## [Aim of the task]
For the entries below, the expected answer is the line with "Développement rapide et prototypage", the line with "Обмен и возврат", and every line between them, exactly as written, and nothing more.

═══ Records for the task ═══

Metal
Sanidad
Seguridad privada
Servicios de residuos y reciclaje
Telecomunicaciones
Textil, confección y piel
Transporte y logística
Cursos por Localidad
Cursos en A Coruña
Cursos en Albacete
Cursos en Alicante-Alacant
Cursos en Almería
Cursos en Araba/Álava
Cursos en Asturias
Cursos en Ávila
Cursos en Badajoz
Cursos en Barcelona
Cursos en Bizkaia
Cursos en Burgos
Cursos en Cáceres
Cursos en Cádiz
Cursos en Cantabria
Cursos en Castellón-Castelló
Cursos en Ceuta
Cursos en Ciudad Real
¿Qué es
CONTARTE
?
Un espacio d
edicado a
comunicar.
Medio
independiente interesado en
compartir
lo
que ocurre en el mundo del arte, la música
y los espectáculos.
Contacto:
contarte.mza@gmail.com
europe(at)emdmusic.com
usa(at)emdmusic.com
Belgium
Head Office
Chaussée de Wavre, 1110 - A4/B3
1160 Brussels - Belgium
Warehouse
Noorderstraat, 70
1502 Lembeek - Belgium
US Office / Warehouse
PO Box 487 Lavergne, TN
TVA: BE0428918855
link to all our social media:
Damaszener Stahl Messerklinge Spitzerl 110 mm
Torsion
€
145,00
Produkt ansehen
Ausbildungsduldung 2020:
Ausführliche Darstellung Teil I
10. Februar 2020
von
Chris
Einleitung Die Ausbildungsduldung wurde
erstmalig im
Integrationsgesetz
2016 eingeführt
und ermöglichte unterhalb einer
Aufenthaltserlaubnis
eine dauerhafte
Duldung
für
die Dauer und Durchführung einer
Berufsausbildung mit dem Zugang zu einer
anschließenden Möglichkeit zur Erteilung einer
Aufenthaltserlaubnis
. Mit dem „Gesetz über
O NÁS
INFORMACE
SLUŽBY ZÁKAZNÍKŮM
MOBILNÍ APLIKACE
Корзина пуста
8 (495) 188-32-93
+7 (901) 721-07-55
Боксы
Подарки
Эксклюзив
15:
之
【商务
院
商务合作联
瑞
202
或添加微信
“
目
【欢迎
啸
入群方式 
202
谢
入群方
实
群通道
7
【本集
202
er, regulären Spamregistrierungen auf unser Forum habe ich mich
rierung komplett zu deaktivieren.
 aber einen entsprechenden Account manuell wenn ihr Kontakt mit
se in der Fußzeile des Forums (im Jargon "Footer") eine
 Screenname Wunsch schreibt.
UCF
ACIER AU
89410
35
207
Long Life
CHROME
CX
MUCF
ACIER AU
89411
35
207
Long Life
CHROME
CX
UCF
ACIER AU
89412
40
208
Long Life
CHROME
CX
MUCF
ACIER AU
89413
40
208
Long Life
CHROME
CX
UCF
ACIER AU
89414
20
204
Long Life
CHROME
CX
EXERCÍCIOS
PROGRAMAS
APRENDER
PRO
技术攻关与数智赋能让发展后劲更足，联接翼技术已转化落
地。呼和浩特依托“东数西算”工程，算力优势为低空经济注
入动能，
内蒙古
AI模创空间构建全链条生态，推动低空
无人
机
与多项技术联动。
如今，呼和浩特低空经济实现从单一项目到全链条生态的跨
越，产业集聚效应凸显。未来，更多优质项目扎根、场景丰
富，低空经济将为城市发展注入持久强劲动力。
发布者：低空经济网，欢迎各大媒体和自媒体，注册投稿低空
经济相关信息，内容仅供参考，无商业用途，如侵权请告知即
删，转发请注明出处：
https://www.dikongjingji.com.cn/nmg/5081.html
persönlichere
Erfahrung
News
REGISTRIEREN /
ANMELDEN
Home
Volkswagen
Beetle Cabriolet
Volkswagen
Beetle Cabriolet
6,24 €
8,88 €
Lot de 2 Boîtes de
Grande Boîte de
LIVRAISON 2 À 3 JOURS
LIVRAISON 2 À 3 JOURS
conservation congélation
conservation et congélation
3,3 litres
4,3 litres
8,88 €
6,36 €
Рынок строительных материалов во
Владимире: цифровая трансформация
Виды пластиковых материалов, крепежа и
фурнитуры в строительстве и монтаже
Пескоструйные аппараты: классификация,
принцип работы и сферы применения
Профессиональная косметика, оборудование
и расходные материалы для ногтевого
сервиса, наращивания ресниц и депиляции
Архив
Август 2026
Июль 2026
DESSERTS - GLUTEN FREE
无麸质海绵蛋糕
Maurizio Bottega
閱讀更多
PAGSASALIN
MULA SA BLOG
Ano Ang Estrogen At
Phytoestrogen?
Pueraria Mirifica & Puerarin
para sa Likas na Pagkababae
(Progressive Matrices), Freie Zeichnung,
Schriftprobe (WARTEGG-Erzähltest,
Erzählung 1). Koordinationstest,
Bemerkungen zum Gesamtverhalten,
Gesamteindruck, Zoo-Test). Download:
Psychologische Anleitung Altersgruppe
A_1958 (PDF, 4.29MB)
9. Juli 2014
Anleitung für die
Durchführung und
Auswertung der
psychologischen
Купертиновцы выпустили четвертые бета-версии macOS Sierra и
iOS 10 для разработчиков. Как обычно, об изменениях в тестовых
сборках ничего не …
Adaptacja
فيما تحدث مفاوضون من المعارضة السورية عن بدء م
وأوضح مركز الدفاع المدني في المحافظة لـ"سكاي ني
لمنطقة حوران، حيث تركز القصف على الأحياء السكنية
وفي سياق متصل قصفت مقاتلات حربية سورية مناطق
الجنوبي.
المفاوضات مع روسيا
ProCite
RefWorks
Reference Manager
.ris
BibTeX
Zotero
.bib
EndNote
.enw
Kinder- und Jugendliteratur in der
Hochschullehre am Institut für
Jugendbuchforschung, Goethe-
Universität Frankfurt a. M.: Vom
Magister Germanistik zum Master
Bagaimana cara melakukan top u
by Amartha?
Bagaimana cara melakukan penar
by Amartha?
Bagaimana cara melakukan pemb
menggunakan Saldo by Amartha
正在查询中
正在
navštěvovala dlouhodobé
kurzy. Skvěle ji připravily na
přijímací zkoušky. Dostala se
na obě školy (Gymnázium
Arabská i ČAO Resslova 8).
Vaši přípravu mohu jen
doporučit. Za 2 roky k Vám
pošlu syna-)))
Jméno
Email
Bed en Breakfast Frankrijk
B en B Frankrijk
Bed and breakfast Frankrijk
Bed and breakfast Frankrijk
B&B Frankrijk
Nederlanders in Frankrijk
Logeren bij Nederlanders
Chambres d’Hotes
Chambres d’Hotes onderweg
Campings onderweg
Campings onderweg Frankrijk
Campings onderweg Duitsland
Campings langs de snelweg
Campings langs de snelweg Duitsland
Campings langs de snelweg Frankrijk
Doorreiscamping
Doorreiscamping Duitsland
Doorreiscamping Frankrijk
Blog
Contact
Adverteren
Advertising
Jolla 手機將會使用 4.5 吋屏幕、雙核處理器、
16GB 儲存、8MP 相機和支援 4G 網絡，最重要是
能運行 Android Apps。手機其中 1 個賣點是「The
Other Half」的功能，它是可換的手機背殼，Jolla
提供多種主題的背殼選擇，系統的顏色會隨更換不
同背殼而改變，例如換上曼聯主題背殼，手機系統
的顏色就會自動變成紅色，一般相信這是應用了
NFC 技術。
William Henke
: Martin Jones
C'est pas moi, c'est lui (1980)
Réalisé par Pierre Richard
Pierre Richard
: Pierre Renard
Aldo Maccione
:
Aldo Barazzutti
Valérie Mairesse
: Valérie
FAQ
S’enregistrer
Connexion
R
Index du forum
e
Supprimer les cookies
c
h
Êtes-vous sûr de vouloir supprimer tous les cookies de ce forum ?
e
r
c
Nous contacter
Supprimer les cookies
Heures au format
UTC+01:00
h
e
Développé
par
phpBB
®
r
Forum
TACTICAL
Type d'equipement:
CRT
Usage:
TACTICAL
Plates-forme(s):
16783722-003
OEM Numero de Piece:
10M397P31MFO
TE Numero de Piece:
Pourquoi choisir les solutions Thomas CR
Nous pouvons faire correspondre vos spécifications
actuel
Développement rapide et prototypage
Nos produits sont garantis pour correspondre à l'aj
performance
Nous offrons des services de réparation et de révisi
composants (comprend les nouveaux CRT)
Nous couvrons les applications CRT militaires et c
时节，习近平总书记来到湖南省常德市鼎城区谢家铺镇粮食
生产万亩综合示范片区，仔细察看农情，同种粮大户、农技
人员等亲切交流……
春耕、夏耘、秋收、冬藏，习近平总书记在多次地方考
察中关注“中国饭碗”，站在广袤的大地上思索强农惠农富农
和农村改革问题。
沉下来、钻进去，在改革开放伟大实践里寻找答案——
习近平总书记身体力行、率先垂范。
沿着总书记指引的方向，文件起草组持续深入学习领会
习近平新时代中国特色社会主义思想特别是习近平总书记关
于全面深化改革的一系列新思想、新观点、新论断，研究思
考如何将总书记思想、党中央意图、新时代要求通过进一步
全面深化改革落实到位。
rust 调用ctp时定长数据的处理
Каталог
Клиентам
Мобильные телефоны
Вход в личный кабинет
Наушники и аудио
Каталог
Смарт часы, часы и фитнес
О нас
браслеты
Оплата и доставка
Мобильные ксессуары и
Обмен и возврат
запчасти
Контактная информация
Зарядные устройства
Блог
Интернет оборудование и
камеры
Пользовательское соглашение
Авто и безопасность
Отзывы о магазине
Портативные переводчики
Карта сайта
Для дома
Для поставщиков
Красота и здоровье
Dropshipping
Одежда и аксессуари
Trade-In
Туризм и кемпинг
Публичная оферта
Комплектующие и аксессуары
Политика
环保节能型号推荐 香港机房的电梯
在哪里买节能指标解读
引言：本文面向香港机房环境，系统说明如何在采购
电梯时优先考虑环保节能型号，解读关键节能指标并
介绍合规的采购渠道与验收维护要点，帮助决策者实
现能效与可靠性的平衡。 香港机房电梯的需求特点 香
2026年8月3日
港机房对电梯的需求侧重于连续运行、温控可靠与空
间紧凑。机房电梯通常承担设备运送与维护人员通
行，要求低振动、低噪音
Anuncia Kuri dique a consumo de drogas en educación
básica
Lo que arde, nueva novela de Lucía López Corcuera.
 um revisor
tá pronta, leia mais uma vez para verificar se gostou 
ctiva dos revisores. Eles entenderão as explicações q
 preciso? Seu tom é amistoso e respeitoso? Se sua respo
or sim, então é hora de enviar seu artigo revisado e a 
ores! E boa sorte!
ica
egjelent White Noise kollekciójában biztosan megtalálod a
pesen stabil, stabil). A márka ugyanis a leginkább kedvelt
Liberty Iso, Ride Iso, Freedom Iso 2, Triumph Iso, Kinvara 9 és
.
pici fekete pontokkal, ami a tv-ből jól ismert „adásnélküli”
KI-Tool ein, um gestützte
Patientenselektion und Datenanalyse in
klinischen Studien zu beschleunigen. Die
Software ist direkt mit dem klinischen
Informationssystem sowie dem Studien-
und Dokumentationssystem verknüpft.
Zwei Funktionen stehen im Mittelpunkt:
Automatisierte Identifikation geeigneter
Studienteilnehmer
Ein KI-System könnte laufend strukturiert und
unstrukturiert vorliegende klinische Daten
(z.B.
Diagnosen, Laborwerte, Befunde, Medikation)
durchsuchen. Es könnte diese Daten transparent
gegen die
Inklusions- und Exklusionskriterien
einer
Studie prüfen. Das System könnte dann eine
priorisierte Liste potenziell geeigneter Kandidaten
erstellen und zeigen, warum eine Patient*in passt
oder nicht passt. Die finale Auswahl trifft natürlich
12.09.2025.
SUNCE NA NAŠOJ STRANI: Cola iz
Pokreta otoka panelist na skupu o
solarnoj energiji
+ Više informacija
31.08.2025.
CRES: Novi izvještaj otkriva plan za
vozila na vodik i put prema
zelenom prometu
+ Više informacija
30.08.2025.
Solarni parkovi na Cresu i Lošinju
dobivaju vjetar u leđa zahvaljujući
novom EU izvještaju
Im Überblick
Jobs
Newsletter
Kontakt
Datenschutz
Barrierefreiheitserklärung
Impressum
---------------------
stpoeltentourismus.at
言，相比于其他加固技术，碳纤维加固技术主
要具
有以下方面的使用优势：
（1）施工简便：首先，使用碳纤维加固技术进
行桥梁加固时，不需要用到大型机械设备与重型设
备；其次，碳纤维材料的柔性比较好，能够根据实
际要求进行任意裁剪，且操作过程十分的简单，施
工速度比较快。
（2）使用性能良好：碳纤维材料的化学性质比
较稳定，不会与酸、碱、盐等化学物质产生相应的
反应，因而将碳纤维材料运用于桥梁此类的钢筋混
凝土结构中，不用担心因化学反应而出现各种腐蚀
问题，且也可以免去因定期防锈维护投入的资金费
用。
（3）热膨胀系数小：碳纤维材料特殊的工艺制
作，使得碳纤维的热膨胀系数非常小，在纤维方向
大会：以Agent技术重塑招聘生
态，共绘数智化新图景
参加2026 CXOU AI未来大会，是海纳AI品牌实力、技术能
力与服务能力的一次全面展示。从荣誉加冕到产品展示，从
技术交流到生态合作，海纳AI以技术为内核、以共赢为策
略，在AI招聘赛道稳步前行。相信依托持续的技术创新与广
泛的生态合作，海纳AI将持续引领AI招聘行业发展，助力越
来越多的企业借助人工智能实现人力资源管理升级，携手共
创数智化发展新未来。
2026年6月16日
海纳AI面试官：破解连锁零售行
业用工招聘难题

═══

## [The completed task]
Développement rapide et prototypage
Nos produits sont garantis pour correspondre à l'aj
performance
Nous offrons des services de réparation et de révisi
composants (comprend les nouveaux CRT)
Nous couvrons les applications CRT militaires et c
时节，习近平总书记来到湖南省常德市鼎城区谢家铺镇粮食
生产万亩综合示范片区，仔细察看农情，同种粮大户、农技
人员等亲切交流……
春耕、夏耘、秋收、冬藏，习近平总书记在多次地方考
察中关注“中国饭碗”，站在广袤的大地上思索强农惠农富农
和农村改革问题。
沉下来、钻进去，在改革开放伟大实践里寻找答案——
习近平总书记身体力行、率先垂范。
沿着总书记指引的方向，文件起草组持续深入学习领会
习近平新时代中国特色社会主义思想特别是习近平总书记关
于全面深化改革的一系列新思想、新观点、新论断，研究思
考如何将总书记思想、党中央意图、新时代要求通过进一步
全面深化改革落实到位。
rust 调用ctp时定长数据的处理
Каталог
Клиентам
Мобильные телефоны
Вход в личный кабинет
Наушники и аудио
Каталог
Смарт часы, часы и фитнес
О нас
браслеты
Оплата и доставка
Мобильные ксессуары и
Обмен и возврат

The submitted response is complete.